Data:

● ● ● ● ● ● ●

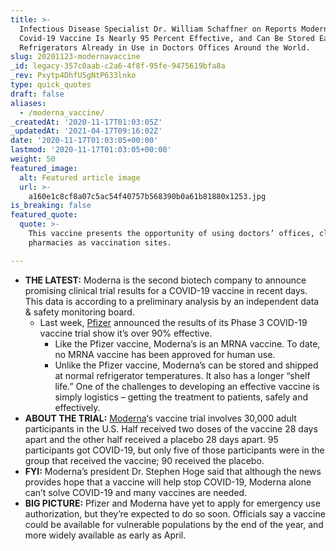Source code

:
 ```yaml
---
title: >-
  Infectious Disease Specialist Dr. William Schaffner on Reports Moderna's
  Covid-19 Vaccine Is Nearly 95 Percent Effective, and Can Be Stored Easily in
  Refrigerators Already in Use in Doctors Offices Around the World.
slug: 20201123-modernavaccine
_id: legacy-357c0aab-c2a6-4f8f-95fe-9475619bfa8a
_rev: Pxytp4DhfU5gNtP633lnko
type: quick_quotes
draft: false
aliases:
  - /moderna_vaccine/
_createdAt: '2020-11-17T01:03:05Z'
_updatedAt: '2021-04-17T09:16:02Z'
date: '2020-11-17T01:03:05+00:00'
lastmod: '2020-11-17T01:03:05+00:00'
weight: 50
featured_image:
  alt: Featured article image
  url: >-
    a160e1c8cf8a07c5ac54f40757b568390b0a61b81880x1253.jpg
is_breaking: false
featured_quote:
  quote: >-
    This vaccine presents the opportunity of using doctors’ offices, clinics and
    pharmacies as vaccination sites.

---
```

* **THE LATEST:** Moderna is the second biotech company to announce promising clinical trial results for a COVID-19 vaccine in recent days. This data is according to a preliminary analysis by an independent data & safety monitoring board.
  * Last week, [Pfizer](https://smarthernews.com/hope-and-reality-covid19/) announced the results of its Phase 3 COVID-19 vaccine trial show it’s over 90% effective.
      * Like the Pfizer vaccine, Moderna’s is an MRNA vaccine. To date, no MRNA vaccine has been approved for human use.
    * Unlike the Pfizer vaccine, Moderna’s can be stored and shipped at normal refrigerator temperatures. It also has a longer “shelf life.” One of the challenges to developing an effective vaccine is simply logistics – getting the treatment to patients, safely and effectively.
* **ABOUT THE TRIAL:** [Moderna](https://investors.modernatx.com/news-releases/news-release-details/modernas-covid-19-vaccine-candidate-meets-its-primary-efficacy)‘s vaccine trial involves 30,000 adult participants in the U.S. Half received two doses of the vaccine 28 days apart and the other half received a placebo 28 days apart. 95 participants got COVID-19, but only five of those participants were in the group that received the vaccine; 90 received the placebo.
* **FYI:** Moderna’s president Dr. Stephen Hoge said that although the news provides hope that a vaccine will help stop COVID-19, Moderna alone can’t solve COVID-19 and many vaccines are needed.
* **BIG PICTURE:** Pfizer and Moderna have yet to apply for emergency use authorization, but they’re expected to do so soon. Officials say a vaccine could be available for vulnerable populations by the end of the year, and more widely available as early as April.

● ● ● ● ● ● ●

Problem requirements: Copy every single line of the material above that holds "results".

Expected output:
* **THE LATEST:** Moderna is the second biotech company to announce promising clinical trial results for a COVID-19 vaccine in recent days. This data is according to a preliminary analysis by an independent data & safety monitoring board.
  * Last week, [Pfizer](https://smarthernews.com/hope-and-reality-covid19/) announced the results of its Phase 3 COVID-19 vaccine trial show it’s over 90% effective.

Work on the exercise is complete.